/---

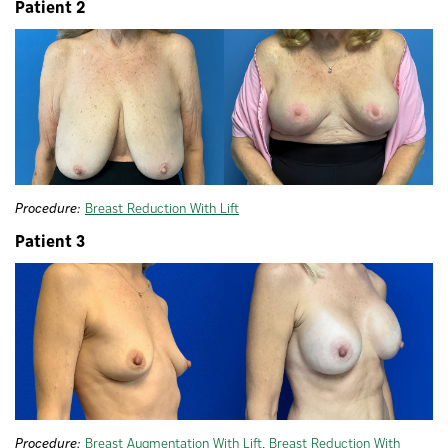
Patient 2
Procedure:
Breast Reduction With Lift
Patient 3
Procedure:
Breast Augmentation With Lift
,
Breast Reduction With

\---

» **Task objective**: Check the data for the word "Reduction" and pull out the lines that have it.

» **Answer to the exercise**:
Breast Reduction With Lift
Breast Reduction With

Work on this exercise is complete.